Tuesday 4 April 2023

The Fallout (Megan Park, 2021)

Following a school shooting, teenager Vada (Jenna Ortega) struggles to deal with the event.


Isolating from her family, she finds herself drawn to fellow survivor Mia (Maddie Ziegler), and anything that can help her evade her pain.


As time goes on, her tactics of distraction escalate…



I watched The Fallout without any prompting from real events. I had written bits and pieces of this review over a couple of months. I am always a little weary to toss out something if it is not in my wheelhouse.


I do not review a lot of dramas, or movies directly about social issues - I prefer more oblique takes (through a genre framework), or something more idiosyncratic.


Watching The Fallout was actually part of my homework for another review I am still working on, about the mockumentary The Dirties, which is a different take on school shootings. 


Of the movies I watched around that piece, The Fallout stood out - in its sense of focus, on how this event affected a specific individual, and its empathy for this person, and the way it ripples out to affect those around them. 


I had not heard of it before, and I was shocked it had come out so recently. Sadly, it remains relevant, particularly for an American viewer.


Outside of that context, it still works because it is so specifically focused on one person. 


While the movie is anchored to Vada, the film pays special attention to how the event affects others. As Vada falls into depression, her best friend Nick (Will Ropp) ends up becoming an anti-gun campaigner.


And the film also takes pains to show the differences between the way Vada’s depression impacts her (she masks her feelings around everyone, which means people are not able to read her properly) compared with other survivors (Mia (Maddie Ziegler) hides in her house).

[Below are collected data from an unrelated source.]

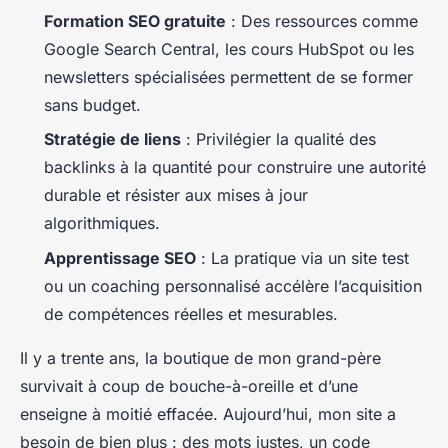
Formation SEO gratuite
: Des ressources comme
Google Search Central, les cours HubSpot ou les
newsletters spécialisées permettent de se former
sans budget.
Stratégie de liens
: Privilégier la qualité des
backlinks à la quantité pour construire une autorité
durable et résister aux mises à jour
algorithmiques.
Apprentissage SEO
: La pratique via un site test
ou un coaching personnalisé accélère l’acquisition
de compétences réelles et mesurables.
Il y a trente ans, la boutique de mon grand-père
survivait à coup de bouche-à-oreille et d’une
enseigne à moitié effacée. Aujourd’hui, mon site a
besoin de bien plus : des mots justes, un code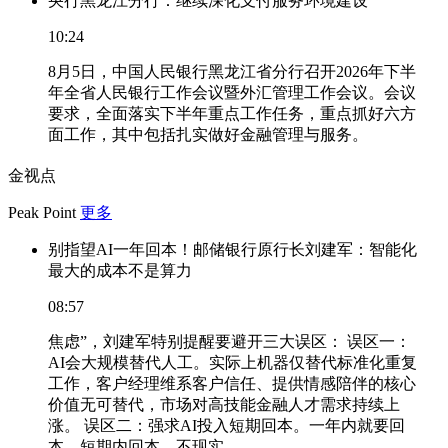
央行黑龙江分行：继续深化支付服务环境建设
10:24
8月5日，中国人民银行黑龙江省分行召开2026年下半
年全省人民银行工作会议暨外汇管理工作会议。会议
要求，全面落实下半年重点工作任务，重点抓好六方
面工作，其中包括扎实做好金融管理与服务。
金视点
Peak Point
更多
别指望AI一年回本！邮储银行原行长刘建军：智能化
最大的成本不是算力
08:57
焦虑”，刘建军特别提醒要避开三大误区： 误区一：
AI会大规模替代人工。实际上机器仅替代标准化重复
工作，客户经理维系客户信任、提供情感陪伴的核心
价值无可替代，市场对高技能金融人才需求持续上
涨。 误区二：强求AI投入短期回本。一年内就要回
本、短期内回本，不现实。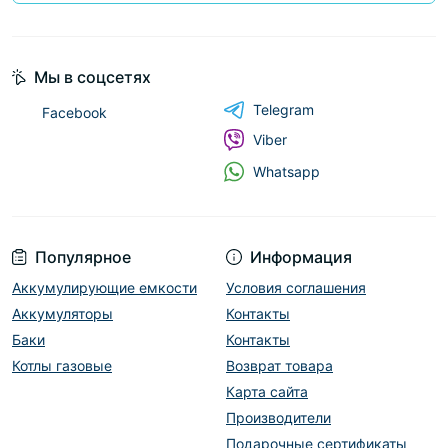
Мы в соцсетях
Telegram
Facebook
Viber
Whatsapp
Популярное
Информация
Аккумулирующие емкости
Условия соглашения
Аккумуляторы
Контакты
Баки
Контакты
Котлы газовые
Возврат товара
Карта сайта
Производители
Подарочные сертификаты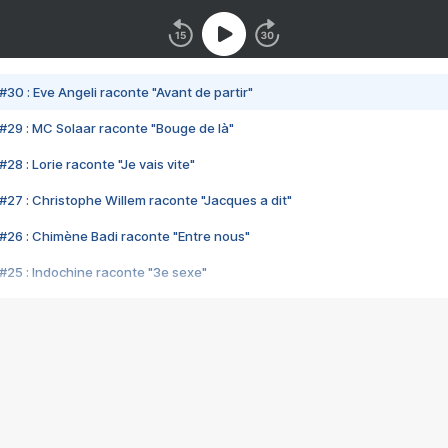
#30 : Eve Angeli raconte "Avant de partir"
#29 : MC Solaar raconte "Bouge de là"
28 : Lorie raconte "Je vais vite"
#27 : Christophe Willem raconte "Jacques a dit"
#26 : Chimène Badi raconte "Entre nous"
#25 : Indochine raconte "3e sexe"
#24 : Zaho raconte "C'est chelou"
#23 : Patrick Bruel raconte "Au café des délices"
#22 : Kyo raconte "Le chemin"
#21 : Nolwenn Leroy raconte "Cassé"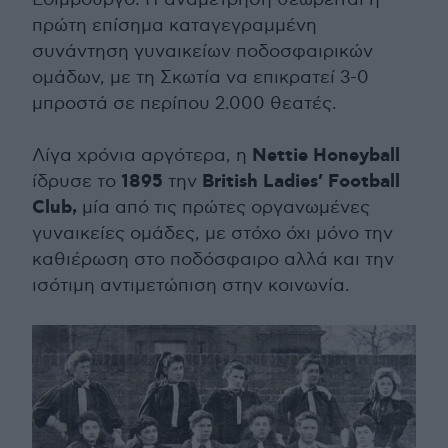
πρώτη επίσημα καταγεγραμμένη
συνάντηση γυναικείων ποδοσφαιρικών
ομάδων, με τη Σκωτία να επικρατεί 3-0
μπροστά σε περίπου 2.000 θεατές.
Nettie Honeyball
Λίγα χρόνια αργότερα, η
1895
British Ladies’ Football
ίδρυσε το
την
Club,
μία από τις πρώτες οργανωμένες
γυναικείες ομάδες, με στόχο όχι μόνο την
καθιέρωση στο ποδόσφαιρο αλλά και την
ισότιμη αντιμετώπιση στην κοινωνία.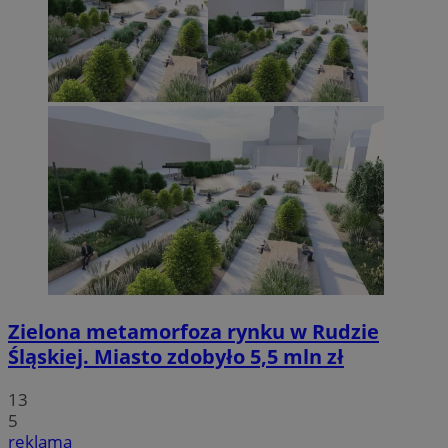
Zielona metamorfoza rynku w Rudzie
Śląskiej. Miasto zdobyło 5,5 mln zł
13
5
reklama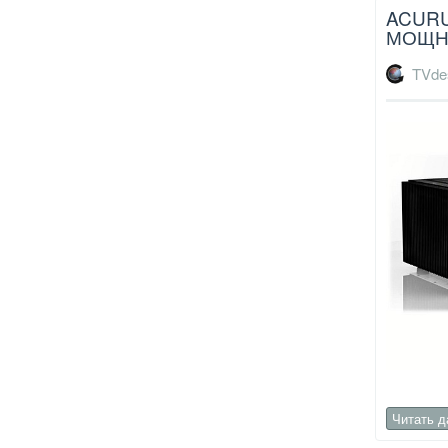
ACURU
МОЩН
TVde
Читать 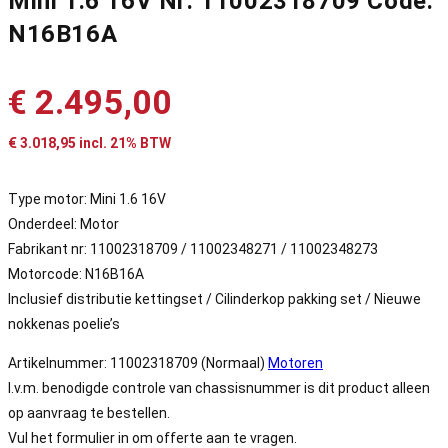
Mini 1.6 16V Nr: 11002318709 Code:
N16B16A
€
2.495,00
€
3.018,95
incl. 21% BTW
Type motor: Mini 1.6 16V
Onderdeel: Motor
Fabrikant nr: 11002318709 / 11002348271 / 11002348273
Motorcode: N16B16A
Inclusief distributie kettingset / Cilinderkop pakking set / Nieuwe
nokkenas poelie’s
Artikelnummer:
11002318709
(Normaal)
Motoren
I.v.m. benodigde controle van chassisnummer is dit product alleen
op aanvraag te bestellen.
Vul het formulier in om offerte aan te vragen.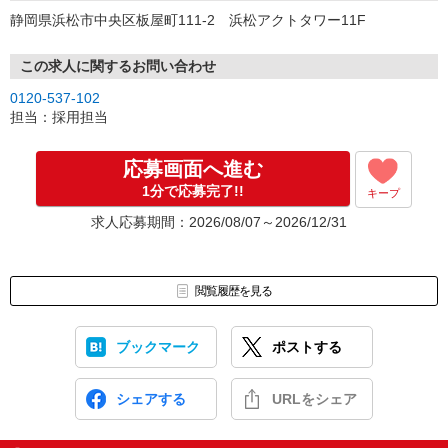
静岡県浜松市中央区板屋町111-2 浜松アクトタワー11F
この求人に関するお問い合わせ
0120-537-102
担当：採用担当
応募画面へ進む
1分で応募完了!!
キープ
求人応募期間：2026/08/07～2026/12/31
閲覧履歴を見る
ブックマーク
ポストする
シェアする
URLをシェア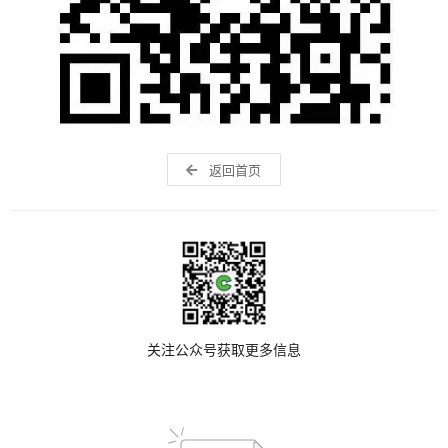
返回首页
关注公众号获取更多信息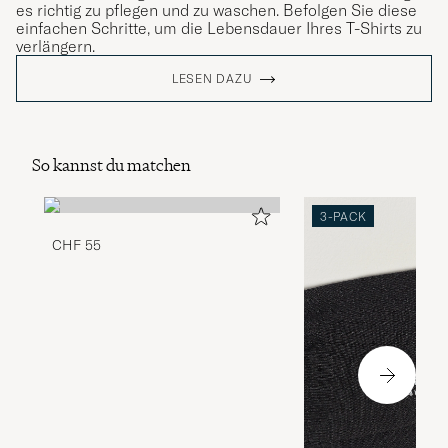
es richtig zu pflegen und zu waschen. Befolgen Sie diese
einfachen Schritte, um die Lebensdauer Ihres T-Shirts zu
verlängern.
LESEN DAZU
So kannst du matchen
3-PACK
CHF 55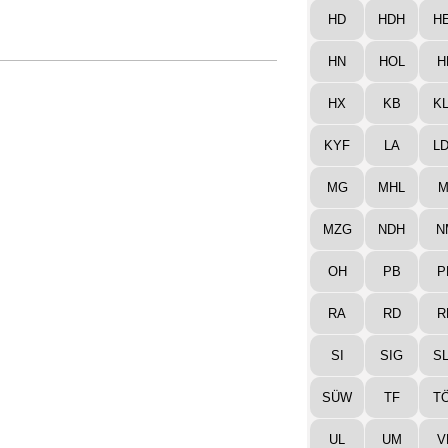
HD
HDH
H
HN
HOL
H
HX
KB
K
KYF
LA
L
MG
MHL
M
MZG
NDH
N
OH
PB
P
RA
RD
R
SI
SIG
S
SÜW
TF
T
UL
UM
V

You cannot talk about this movie without talking about Jenna Ortega. 


Ortega has gained a wider profile from her roles on Wednesday and various horror movies last year.


As the protagonist, this movie falls almost entirely on her shoulders. 

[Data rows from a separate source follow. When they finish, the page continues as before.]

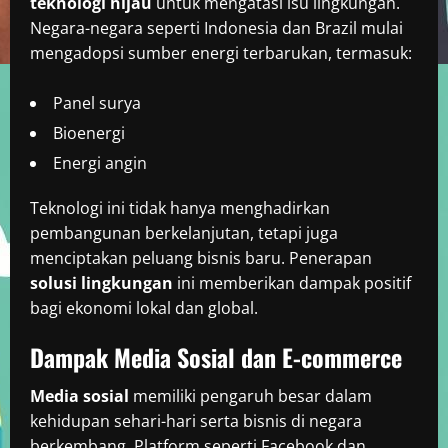
teknologi hijau
untuk mengatasi isu lingkungan.
Negara-negara seperti Indonesia dan Brazil mulai
mengadopsi sumber energi terbarukan, termasuk:
Panel surya
Bioenergi
Energi angin
Teknologi ini tidak hanya menghadirkan
pembangunan berkelanjutan, tetapi juga
menciptakan peluang bisnis baru. Penerapan
solusi lingkungan
ini memberikan dampak positif
bagi ekonomi lokal dan global.
Dampak Media Sosial dan E-commerce
Media sosial
memiliki pengaruh besar dalam
kehidupan sehari-hari serta bisnis di negara
berkembang. Platform seperti Facebook dan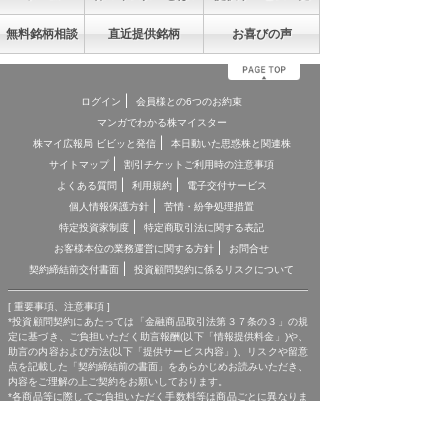
無料銘柄相談
直近提供銘柄
お喜びの声
ログイン
会員様との6つのお約束
マンガでわかる株マイスター
株マイ広報局 ビビッと発信
本日動いた思惑株と関連株
サイトマップ
割引チケットご利用時の注意事項
よくある質問
利用規約
電子交付サービス
個人情報保護方針
苦情・紛争処理措置
特定投資家制度
特定商取引法に関する表記
お客様本位の業務運営に関する方針
お問合せ
契約締結前交付書面
投資顧問契約に係るリスクについて
[ 重要事項、注意事項 ]
*投資顧問契約にあたっては「金融商品取引法第３７条の３」の規
定に基づき、ご負担いただく助言報酬(以下「情報提供料金」)や、
助言の内容および方法(以下「提供サービス内容」)、リスクや留意
点を記載した「契約締結前の書面」をあらかじめお読みいただき、
内容をご理解の上ご契約をお願いしております。
*各商品等に際してご負担いただく手数料等は商品ごとに異なりま
すので、詳細につきましては、「株マイスター」WEBサイトの当
該商品等のページ、契約締結前の書面等をご確認ください。
*投資顧問契約による各商品の報酬金額 期間契約プラン スタンダ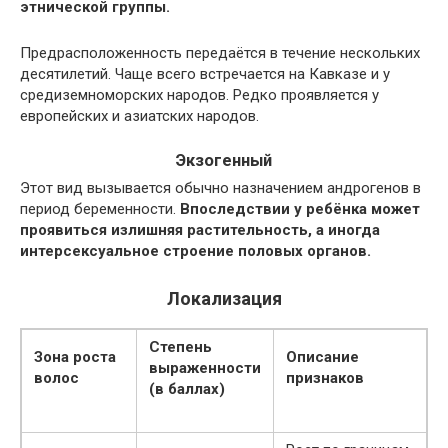
этнической группы.
Предрасположенность передаётся в течение нескольких
десятилетий. Чаще всего встречается на Кавказе и у
средиземноморских народов. Редко проявляется у
европейских и азиатских народов.
Экзогенный
Этот вид вызывается обычно назначением андрогенов в
период беременности.
Впоследствии у ребёнка может
проявиться излишняя растительность, а иногда
интерсексуальное строение половых органов.
Локализация
Степень
Зона роста
Описание
выраженности
волос
признаков
(
в баллах)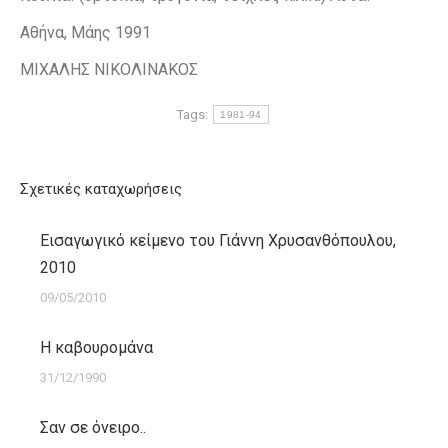
Αθήνα, Μάης 1991
ΜΙΧΑΛΗΣ ΝΙΚΟΛΙΝΑΚΟΣ
Tags:
1981-94
Σχετικές καταχωρήσεις
Εισαγωγικό κείμενο του Γιάννη Χρυσανθόπουλου,
2010
09/05/2010
Η καβουρομάνα
31/12/1990
Σαν σε όνειρο..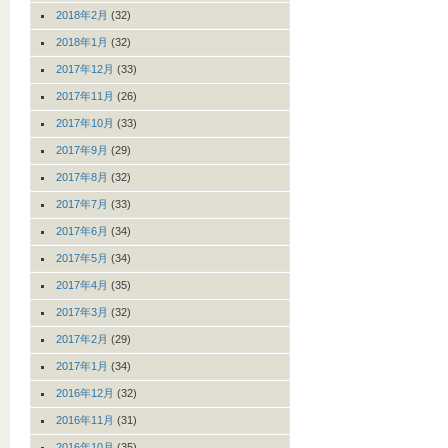
2018年2月
(32)
2018年1月
(32)
2017年12月
(33)
2017年11月
(26)
2017年10月
(33)
2017年9月
(29)
2017年8月
(32)
2017年7月
(33)
2017年6月
(34)
2017年5月
(34)
2017年4月
(35)
2017年3月
(32)
2017年2月
(29)
2017年1月
(34)
2016年12月
(32)
2016年11月
(31)
2016年10月
(35)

Often this is literal - whole scenes are composed of close ups of her reactions, or shots favour her over whoever her scene partner.


Vada is introduced as a confident, smart kid - she is lazy and does not care about appearances; she cares for and supports her sister (talking her through her first period); she is not popular but she has a best friend.


Ortega’s performance is completely in tune with the film around her. Her withdrawn, quiet performance is never one note, and she masks the character’s despair with an animation and superficial excitement that do not feel too forced.


It is a minimalist, naturalistic performance that does not provide overt indicators for the viewer.


While Ortega is great, the other performer who stood out is Lumi Pollack, who plays her younger sister, Amelia.


You can see her distress every time Vada ignores her. She is aware of her sister’s pain, but cannot articulate  what is happening.


It is a subtle, unmannered performance that captures the byzantine dynamic between siblings.


There is not a lot in terms of plot - this is a movie about capturing emotional states. There is change, but it is not an overt arc - the point is that recovering from trauma, and recognising and dealing with your mental health, is not a defined, clear progression. Change is small - if it happens.


While the film’s focus is internal, the film is tightly economic in its storytelling.


The school shooting is kept offscreen. The camera stays with Vada and Maddie in the bathroom stall. The focus is on the girls’ reactions to the sound of gunfire.


When Vada goes back to school, scenes play out as snippets with score: Vada has to walk through a metal detector; she has to watch a presentation on active shooter drills.


The sequence plays out like a memory, as the school’s response to the shooting forces Vada to relive her trauma.


This sequence climaxes at the end of the school day, when a noise triggers’ Vada and she soils herself.


It is not a public embarrassment - at least the film does not show if this incident had an audience - but she runs away and breaks down.


As she explodes, the film cuts to the next scene of the family having dinner.


The film does not end with a resolution of trauma - Vada learns to acknowledge and express it and reconnects with her family. But the film is not pat enough to treat that reconciliation as some kind of cure all, with an ending that shows Vada is still affected by her experience. 


If an ending is a film’s final statement, The Fallout’s ending is probably the most satisfying. It does not try to solve trauma, or America’s obsession with guns. It is just honest about human beings, and how we live with it.


One of the great movies that was lost to streaming in 2021, The Fallout is the kind of small-scale human drama that deserves to be seen.